▶ [What you need to do]: Copy the source text of every row below word for word, and leave the pictures out of your answer.
*** Records for the task ***
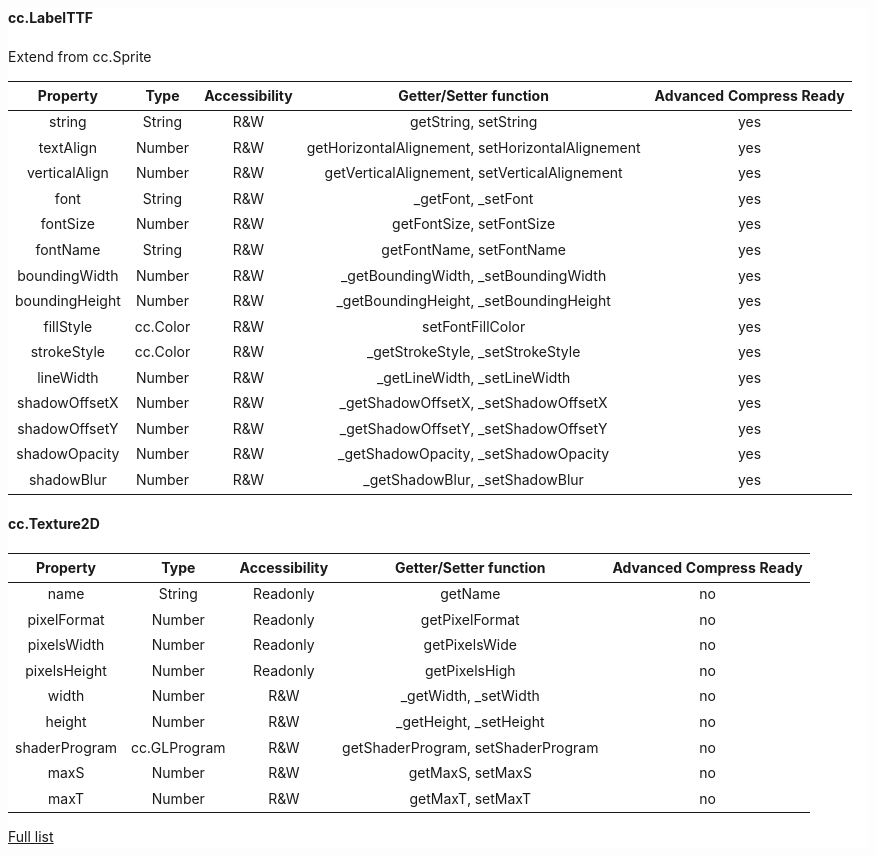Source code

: #### cc.LabelTTF

Extend from cc.Sprite

| Property    | Type   | Accessibility | Getter/Setter function  | Advanced Compress Ready |
|:-----------:|:------:|:-------------:|:--------------------------:|:-----------:|
|string|String|R&W| getString, setString | yes |
|textAlign|Number|R&W| getHorizontalAlignement, setHorizontalAlignement | yes |
|verticalAlign|Number|R&W| getVerticalAlignement, setVerticalAlignement | yes |
|font|String|R&W| _getFont, _setFont | yes |
|fontSize|Number|R&W| getFontSize, setFontSize | yes |
|fontName|String|R&W| getFontName, setFontName | yes |
|boundingWidth|Number|R&W| _getBoundingWidth,  _setBoundingWidth | yes |
|boundingHeight|Number|R&W| _getBoundingHeight,  _setBoundingHeight | yes |
|fillStyle|cc.Color|R&W| setFontFillColor | yes |
|strokeStyle|cc.Color|R&W| _getStrokeStyle, _setStrokeStyle | yes |
|lineWidth|Number|R&W| _getLineWidth, _setLineWidth | yes |
|shadowOffsetX|Number|R&W| _getShadowOffsetX, _setShadowOffsetX | yes |
|shadowOffsetY|Number|R&W| _getShadowOffsetY, _setShadowOffsetY | yes |
|shadowOpacity|Number|R&W| _getShadowOpacity, _setShadowOpacity | yes |
|shadowBlur|Number|R&W| _getShadowBlur, _setShadowBlur | yes |

#### cc.Texture2D

| Property    | Type   | Accessibility | Getter/Setter function  | Advanced Compress Ready |
|:-----------:|:------:|:-------------:|:--------------------------:|:-----------:|
|name|String|Readonly| getName | no |
|pixelFormat|Number|Readonly| getPixelFormat | no |
|pixelsWidth|Number|Readonly| getPixelsWide | no |
|pixelsHeight|Number|Readonly| getPixelsHigh | no |
|width|Number|R&W| _getWidth, _setWidth | no |
|height|Number|R&W| _getHeight, _setHeight | no |
|shaderProgram|cc.GLProgram|R&W| getShaderProgram, setShaderProgram | no |
|maxS|Number|R&W| getMaxS, setMaxS | no |
|maxT|Number|R&W| getMaxT, setMaxT | no |

[Full list](property-list.md)
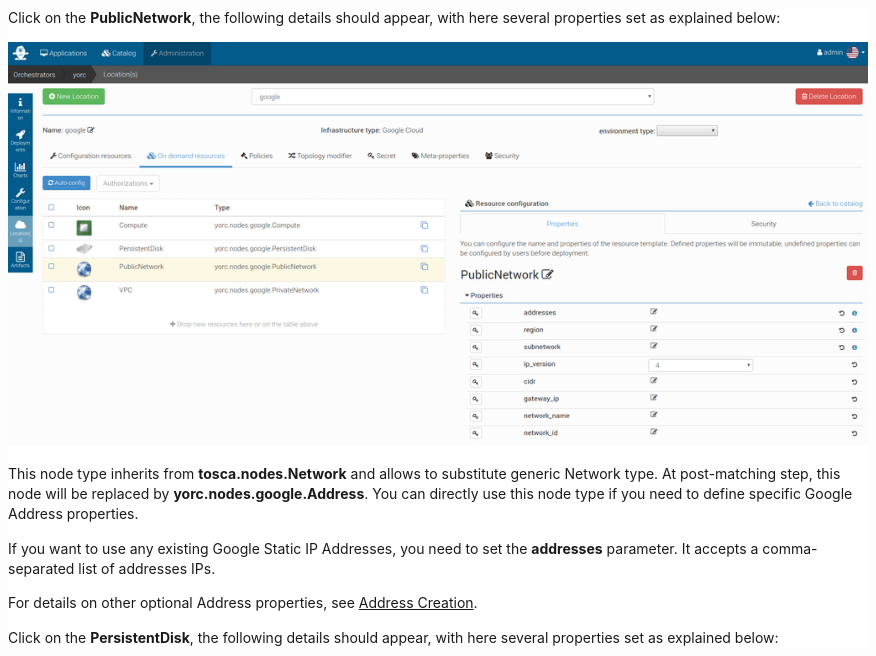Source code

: Click on the **PublicNetwork**, the following details should appear, with here several properties set as explained below:

![PublicNetwork configuration](../../../../images/3.0.0/yorc/google-public-network.png)

This node type inherits from **tosca.nodes.Network** and allows to substitute generic Network type. At post-matching step, this node will be replaced by **yorc.nodes.google.Address**. You can directly use this node type if you need to define specific Google Address properties.

If you want to use any existing Google Static IP Addresses, you need to set the **addresses** parameter. It accepts a comma-separated list of addresses IPs.

For details on other optional Address properties, see [Address Creation](https://cloud.google.com/sdk/gcloud/reference/compute/addresses/create).

Click on the **PersistentDisk**, the following details should appear, with here several properties set as explained below:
*** End of Records for the task ***
▶ [Answer space]:
Source code

: #### cc.LabelTTF

Extend from cc.Sprite

| Property    | Type   | Accessibility | Getter/Setter function  | Advanced Compress Ready |
|:-----------:|:------:|:-------------:|:--------------------------:|:-----------:|
|string|String|R&W| getString, setString | yes |
|textAlign|Number|R&W| getHorizontalAlignement, setHorizontalAlignement | yes |
|verticalAlign|Number|R&W| getVerticalAlignement, setVerticalAlignement | yes |
|font|String|R&W| _getFont, _setFont | yes |
|fontSize|Number|R&W| getFontSize, setFontSize | yes |
|fontName|String|R&W| getFontName, setFontName | yes |
|boundingWidth|Number|R&W| _getBoundingWidth,  _setBoundingWidth | yes |
|boundingHeight|Number|R&W| _getBoundingHeight,  _setBoundingHeight | yes |
|fillStyle|cc.Color|R&W| setFontFillColor | yes |
|strokeStyle|cc.Color|R&W| _getStrokeStyle, _setStrokeStyle | yes |
|lineWidth|Number|R&W| _getLineWidth, _setLineWidth | yes |
|shadowOffsetX|Number|R&W| _getShadowOffsetX, _setShadowOffsetX | yes |
|shadowOffsetY|Number|R&W| _getShadowOffsetY, _setShadowOffsetY | yes |
|shadowOpacity|Number|R&W| _getShadowOpacity, _setShadowOpacity | yes |
|shadowBlur|Number|R&W| _getShadowBlur, _setShadowBlur | yes |

#### cc.Texture2D

| Property    | Type   | Accessibility | Getter/Setter function  | Advanced Compress Ready |
|:-----------:|:------:|:-------------:|:--------------------------:|:-----------:|
|name|String|Readonly| getName | no |
|pixelFormat|Number|Readonly| getPixelFormat | no |
|pixelsWidth|Number|Readonly| getPixelsWide | no |
|pixelsHeight|Number|Readonly| getPixelsHigh | no |
|width|Number|R&W| _getWidth, _setWidth | no |
|height|Number|R&W| _getHeight, _setHeight | no |
|shaderProgram|cc.GLProgram|R&W| getShaderProgram, setShaderProgram | no |
|maxS|Number|R&W| getMaxS, setMaxS | no |
|maxT|Number|R&W| getMaxT, setMaxT | no |

[Full list](property-list.md)
Source code

: Click on the **PublicNetwork**, the following details should appear, with here several properties set as explained below:

![PublicNetwork configuration](../../../../images/3.0.0/yorc/google-public-network.png)

This node type inherits from **tosca.nodes.Network** and allows to substitute generic Network type. At post-matching step, this node will be replaced by **yorc.nodes.google.Address**. You can directly use this node type if you need to define specific Google Address properties.

If you want to use any existing Google Static IP Addresses, you need to set the **addresses** parameter. It accepts a comma-separated list of addresses IPs.

For details on other optional Address properties, see [Address Creation](https://cloud.google.com/sdk/gcloud/reference/compute/addresses/create).

Click on the **PersistentDisk**, the following details should appear, with here several properties set as explained below:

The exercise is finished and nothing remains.